TASK OBJECTIVE: From the entries below, write out exactly the lines between the line holding "Pronto-Socorro" and the line holding "jviac zjednodušiť, radi by sme vám načrtli", inclusive, excluding any pictures.

+===+

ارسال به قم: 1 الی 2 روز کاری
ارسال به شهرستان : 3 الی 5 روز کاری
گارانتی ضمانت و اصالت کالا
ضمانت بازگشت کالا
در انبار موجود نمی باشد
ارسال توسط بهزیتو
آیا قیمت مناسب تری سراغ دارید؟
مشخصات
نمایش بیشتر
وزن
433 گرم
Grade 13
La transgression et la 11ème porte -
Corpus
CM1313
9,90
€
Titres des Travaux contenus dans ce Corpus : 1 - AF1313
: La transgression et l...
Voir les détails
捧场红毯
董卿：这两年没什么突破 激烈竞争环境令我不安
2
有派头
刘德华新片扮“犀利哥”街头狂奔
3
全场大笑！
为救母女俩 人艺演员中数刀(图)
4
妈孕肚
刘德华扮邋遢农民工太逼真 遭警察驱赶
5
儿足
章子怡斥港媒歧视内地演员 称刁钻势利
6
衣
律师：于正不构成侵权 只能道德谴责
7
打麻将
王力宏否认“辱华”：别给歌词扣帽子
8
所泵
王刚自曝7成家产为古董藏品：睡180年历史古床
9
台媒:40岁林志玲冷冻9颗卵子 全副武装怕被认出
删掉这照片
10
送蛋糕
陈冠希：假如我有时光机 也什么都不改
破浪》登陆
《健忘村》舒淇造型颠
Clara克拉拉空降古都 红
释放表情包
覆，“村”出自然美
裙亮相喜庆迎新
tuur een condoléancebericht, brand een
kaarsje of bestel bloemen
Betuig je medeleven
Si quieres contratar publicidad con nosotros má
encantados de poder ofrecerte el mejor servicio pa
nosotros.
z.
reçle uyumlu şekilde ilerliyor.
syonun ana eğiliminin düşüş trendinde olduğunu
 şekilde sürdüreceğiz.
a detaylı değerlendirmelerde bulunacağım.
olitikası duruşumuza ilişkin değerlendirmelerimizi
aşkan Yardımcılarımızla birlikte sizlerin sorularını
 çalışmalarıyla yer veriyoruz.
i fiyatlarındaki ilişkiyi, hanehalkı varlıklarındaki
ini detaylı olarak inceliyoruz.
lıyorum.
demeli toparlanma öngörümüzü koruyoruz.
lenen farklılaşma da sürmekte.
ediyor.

+===+

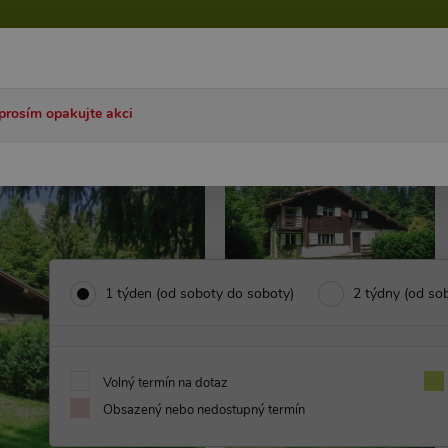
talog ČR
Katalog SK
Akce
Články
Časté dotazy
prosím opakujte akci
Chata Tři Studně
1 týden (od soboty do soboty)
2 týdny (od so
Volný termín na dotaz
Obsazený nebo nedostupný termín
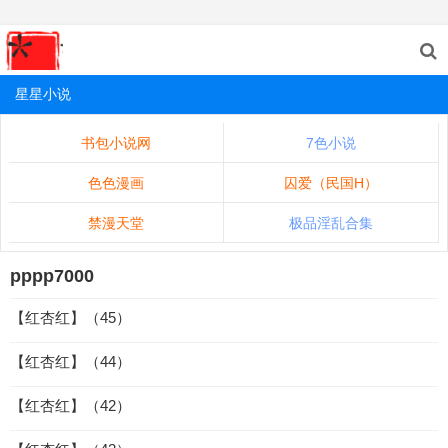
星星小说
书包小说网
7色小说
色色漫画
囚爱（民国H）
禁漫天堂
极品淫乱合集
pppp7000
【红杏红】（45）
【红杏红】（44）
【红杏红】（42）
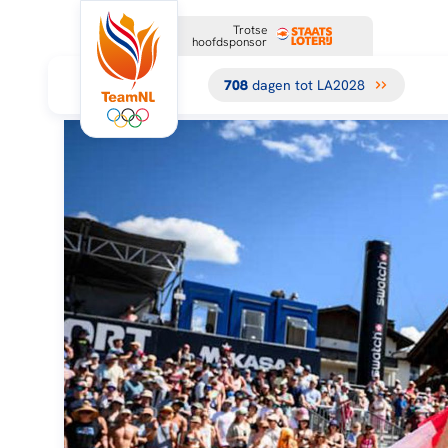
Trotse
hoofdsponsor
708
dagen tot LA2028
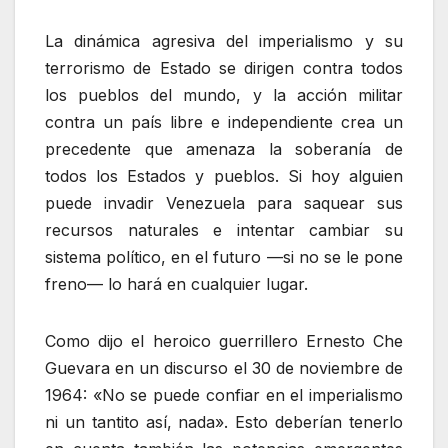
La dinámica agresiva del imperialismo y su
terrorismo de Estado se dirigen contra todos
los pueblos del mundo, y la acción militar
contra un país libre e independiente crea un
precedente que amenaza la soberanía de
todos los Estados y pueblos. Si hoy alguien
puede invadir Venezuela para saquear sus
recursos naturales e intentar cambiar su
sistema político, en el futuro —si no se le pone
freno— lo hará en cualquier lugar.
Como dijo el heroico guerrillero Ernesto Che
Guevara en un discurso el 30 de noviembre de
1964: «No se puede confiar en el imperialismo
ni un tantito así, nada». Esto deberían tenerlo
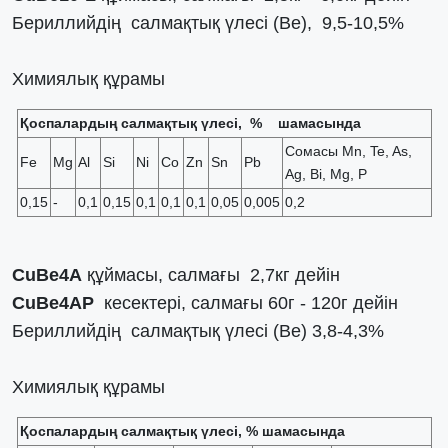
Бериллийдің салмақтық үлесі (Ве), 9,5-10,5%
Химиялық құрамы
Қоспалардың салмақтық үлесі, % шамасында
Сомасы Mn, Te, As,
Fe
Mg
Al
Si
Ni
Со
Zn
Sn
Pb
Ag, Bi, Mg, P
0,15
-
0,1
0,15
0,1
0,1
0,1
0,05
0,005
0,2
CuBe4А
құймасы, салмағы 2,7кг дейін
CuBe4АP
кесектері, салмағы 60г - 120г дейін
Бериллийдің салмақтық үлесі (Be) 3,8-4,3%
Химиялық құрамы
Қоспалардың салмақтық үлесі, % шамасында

+===+

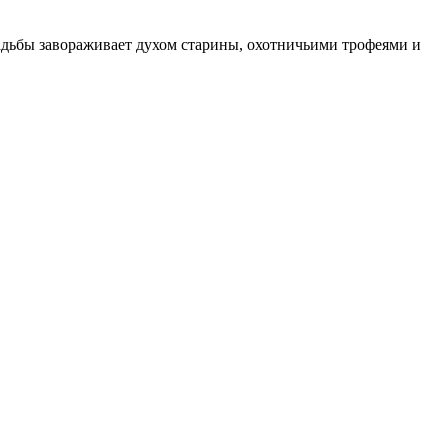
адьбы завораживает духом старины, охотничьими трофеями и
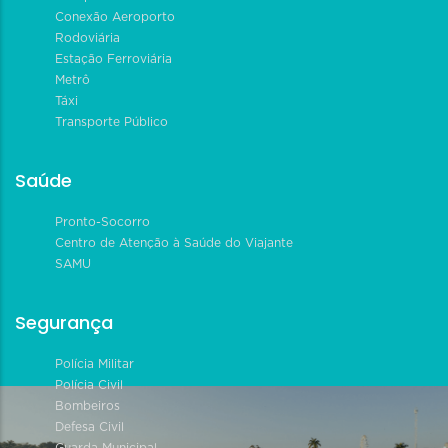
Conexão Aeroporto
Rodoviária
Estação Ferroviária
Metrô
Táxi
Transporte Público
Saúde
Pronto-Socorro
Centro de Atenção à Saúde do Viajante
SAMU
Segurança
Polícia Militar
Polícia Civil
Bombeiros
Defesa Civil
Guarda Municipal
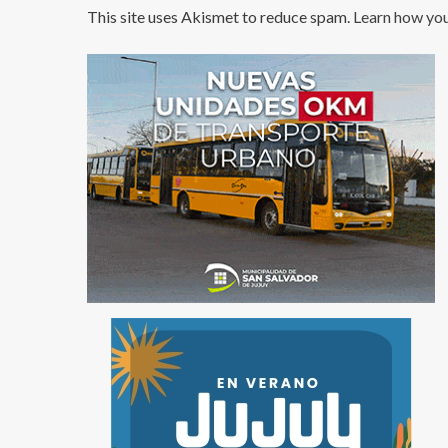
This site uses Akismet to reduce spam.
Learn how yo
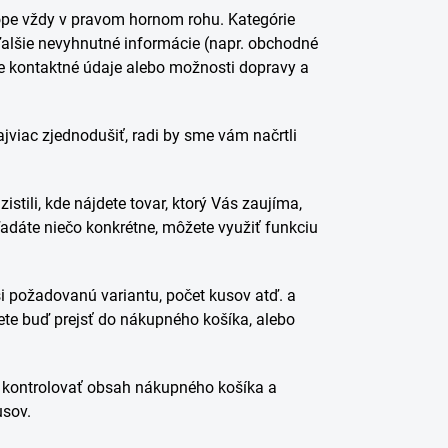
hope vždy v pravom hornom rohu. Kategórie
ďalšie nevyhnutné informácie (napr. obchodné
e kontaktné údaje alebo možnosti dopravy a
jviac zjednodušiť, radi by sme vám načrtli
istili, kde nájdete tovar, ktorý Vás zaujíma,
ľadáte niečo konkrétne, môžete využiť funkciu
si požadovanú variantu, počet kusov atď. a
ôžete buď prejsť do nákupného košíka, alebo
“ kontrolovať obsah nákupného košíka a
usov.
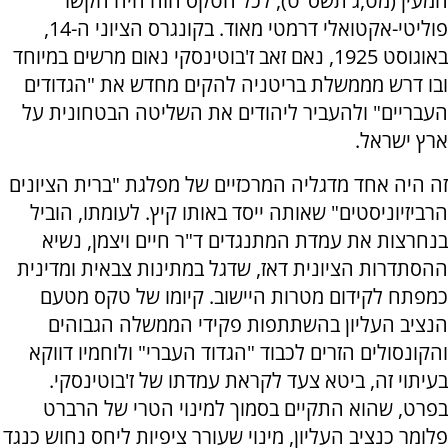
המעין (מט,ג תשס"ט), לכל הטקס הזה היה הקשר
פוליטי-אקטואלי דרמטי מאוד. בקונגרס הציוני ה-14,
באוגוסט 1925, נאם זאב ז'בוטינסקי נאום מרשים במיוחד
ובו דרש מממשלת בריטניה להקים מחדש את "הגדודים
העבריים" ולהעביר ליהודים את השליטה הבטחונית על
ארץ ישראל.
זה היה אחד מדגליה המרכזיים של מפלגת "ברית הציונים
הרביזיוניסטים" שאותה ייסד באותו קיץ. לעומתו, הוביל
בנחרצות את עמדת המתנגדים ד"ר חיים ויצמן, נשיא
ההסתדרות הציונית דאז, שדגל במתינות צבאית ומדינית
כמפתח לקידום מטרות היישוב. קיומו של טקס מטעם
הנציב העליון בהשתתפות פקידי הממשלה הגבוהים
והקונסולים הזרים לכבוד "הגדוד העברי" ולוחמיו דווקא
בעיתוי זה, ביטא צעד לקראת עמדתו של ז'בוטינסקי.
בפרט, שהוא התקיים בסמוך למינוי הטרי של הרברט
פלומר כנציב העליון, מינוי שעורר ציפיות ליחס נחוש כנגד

+===+

SOLUTION:
Pronto-Socorro
Centro de Atenção à Saúde do Viajante
SAMU
Segurança
Polícia Militar
Polícia Civil
Bombeiros
Defesa Civil
Guarda Municipal
This site uses Akismet to reduce spam.
Learn how yo
hope vždy v pravom hornom rohu. Kategórie
ďalšie nevyhnutné informácie (napr. obchodné
e kontaktné údaje alebo možnosti dopravy a
jviac zjednodušiť, radi by sme vám načrtli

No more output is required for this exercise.